TEXTA Toolkit is a set of tools meant for completing most common text analytics tasks. Its main components are:

SEARCHER

The Searcher application is responsible for both creating the searches for Toolkit’s other applications and browsing-summarizing the data. In addition to exploring data, users can also cluster documents together, build aggregations, visualize the connections between different facts found in the index and look for similar documents.

LEXICON MINER

In order to expand searches, users can train language models and automatically extract terminology from a dataset through the lexicon miner app. Given a base word, the app suggest users other similar term candidates which can then be added to a lexicon. Lexicon miner is 100% language independent.

TAGGER

Application enables automatic categorisation of documents into the predefined classes. A user can dictate the appropriate classes and training data.

ENTITY EXTRACTOR

Users can manually mark parts of text as “facts” and train statistical models so that other similar cases would be found and extracted.

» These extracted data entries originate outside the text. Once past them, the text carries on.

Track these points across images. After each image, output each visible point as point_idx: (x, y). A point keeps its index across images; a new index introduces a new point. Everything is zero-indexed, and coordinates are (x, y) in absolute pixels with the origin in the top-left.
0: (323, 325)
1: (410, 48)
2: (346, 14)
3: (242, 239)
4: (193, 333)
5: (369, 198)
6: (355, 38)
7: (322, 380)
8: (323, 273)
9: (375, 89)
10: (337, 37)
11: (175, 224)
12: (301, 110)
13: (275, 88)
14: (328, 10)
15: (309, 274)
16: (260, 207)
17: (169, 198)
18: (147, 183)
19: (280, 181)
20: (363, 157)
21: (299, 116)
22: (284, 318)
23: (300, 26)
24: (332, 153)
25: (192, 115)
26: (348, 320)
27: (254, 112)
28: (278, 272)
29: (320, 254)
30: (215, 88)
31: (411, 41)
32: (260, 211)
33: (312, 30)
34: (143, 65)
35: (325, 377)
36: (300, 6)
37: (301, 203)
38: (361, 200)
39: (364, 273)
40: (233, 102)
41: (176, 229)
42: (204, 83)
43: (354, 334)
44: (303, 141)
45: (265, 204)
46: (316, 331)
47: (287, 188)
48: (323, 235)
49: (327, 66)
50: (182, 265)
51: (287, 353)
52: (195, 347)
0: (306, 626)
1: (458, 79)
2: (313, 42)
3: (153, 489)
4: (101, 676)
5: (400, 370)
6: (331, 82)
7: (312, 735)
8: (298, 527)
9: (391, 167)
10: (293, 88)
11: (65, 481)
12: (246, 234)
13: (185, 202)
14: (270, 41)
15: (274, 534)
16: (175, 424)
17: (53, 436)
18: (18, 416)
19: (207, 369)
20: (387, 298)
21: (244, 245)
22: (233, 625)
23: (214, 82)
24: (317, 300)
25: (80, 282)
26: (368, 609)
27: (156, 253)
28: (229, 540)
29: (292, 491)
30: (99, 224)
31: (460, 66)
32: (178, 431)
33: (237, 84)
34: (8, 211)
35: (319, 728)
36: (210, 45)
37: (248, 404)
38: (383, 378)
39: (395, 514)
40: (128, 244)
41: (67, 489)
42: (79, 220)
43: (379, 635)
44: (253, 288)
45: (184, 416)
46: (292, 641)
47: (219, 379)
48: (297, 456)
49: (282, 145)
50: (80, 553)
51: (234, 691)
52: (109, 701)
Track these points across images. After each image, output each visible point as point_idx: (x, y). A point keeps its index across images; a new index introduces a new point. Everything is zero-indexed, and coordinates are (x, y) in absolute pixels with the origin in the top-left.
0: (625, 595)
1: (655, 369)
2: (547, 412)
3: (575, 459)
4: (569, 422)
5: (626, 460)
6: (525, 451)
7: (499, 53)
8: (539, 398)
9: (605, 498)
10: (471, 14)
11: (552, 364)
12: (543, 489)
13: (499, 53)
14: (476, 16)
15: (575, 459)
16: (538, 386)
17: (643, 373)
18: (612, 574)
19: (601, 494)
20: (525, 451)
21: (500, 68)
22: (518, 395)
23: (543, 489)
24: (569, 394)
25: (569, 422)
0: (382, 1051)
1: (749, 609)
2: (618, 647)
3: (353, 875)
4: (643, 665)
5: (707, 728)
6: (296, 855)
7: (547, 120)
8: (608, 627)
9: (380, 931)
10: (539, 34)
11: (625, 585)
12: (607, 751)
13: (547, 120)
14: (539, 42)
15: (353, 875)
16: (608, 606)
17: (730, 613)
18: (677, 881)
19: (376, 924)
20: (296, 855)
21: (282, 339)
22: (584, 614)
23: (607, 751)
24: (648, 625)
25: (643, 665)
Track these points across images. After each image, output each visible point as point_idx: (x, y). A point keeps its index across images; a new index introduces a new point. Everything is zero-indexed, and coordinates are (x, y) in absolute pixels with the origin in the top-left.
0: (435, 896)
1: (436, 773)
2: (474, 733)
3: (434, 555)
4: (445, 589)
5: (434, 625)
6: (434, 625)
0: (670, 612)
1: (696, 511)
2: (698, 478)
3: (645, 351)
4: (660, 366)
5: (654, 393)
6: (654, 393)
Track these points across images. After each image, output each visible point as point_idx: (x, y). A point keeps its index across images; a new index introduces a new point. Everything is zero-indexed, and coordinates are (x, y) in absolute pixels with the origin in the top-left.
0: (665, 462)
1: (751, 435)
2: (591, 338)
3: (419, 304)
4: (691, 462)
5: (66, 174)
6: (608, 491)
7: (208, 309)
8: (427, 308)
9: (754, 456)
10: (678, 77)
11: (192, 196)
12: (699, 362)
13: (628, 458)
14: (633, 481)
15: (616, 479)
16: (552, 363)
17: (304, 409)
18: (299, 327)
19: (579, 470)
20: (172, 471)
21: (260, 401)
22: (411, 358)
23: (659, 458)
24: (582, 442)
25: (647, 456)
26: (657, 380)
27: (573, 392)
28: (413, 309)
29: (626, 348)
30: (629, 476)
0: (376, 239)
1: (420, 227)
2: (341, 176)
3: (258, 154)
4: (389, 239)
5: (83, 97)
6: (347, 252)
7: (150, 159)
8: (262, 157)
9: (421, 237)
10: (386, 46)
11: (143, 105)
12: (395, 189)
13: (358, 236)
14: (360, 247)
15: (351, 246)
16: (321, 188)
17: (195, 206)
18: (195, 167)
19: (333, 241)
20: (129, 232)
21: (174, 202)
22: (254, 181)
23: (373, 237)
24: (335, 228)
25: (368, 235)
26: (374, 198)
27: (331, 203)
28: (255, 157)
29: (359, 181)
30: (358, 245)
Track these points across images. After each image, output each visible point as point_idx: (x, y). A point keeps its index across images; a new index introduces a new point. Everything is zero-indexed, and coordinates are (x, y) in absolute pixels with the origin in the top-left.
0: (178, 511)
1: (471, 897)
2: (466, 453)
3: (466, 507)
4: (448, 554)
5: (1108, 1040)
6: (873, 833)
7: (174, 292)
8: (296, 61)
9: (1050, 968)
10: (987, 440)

TEXTA Toolkit has some built in preprocessors and new ones can be added based on clients needs.

MULTILINGUAL PREPROCESSOR

TEXTA Multilingual Processor, which enables to automatically extract names, e-mails, phone numbers, addresses and locations from text. It works in Estonian, Russian and English and the output can be analyzed in TEXTA Toolkit.

SENTIMENT ANALYZER

The preprocessor provides Lexicon-based and Model-based approach for sentiment analysis. Lexicon based method is simpler and more naive compared to the Model-based method, but could nonetheless be useful and provide decent results, especially in the lack of sufficient training data for Model-based approach.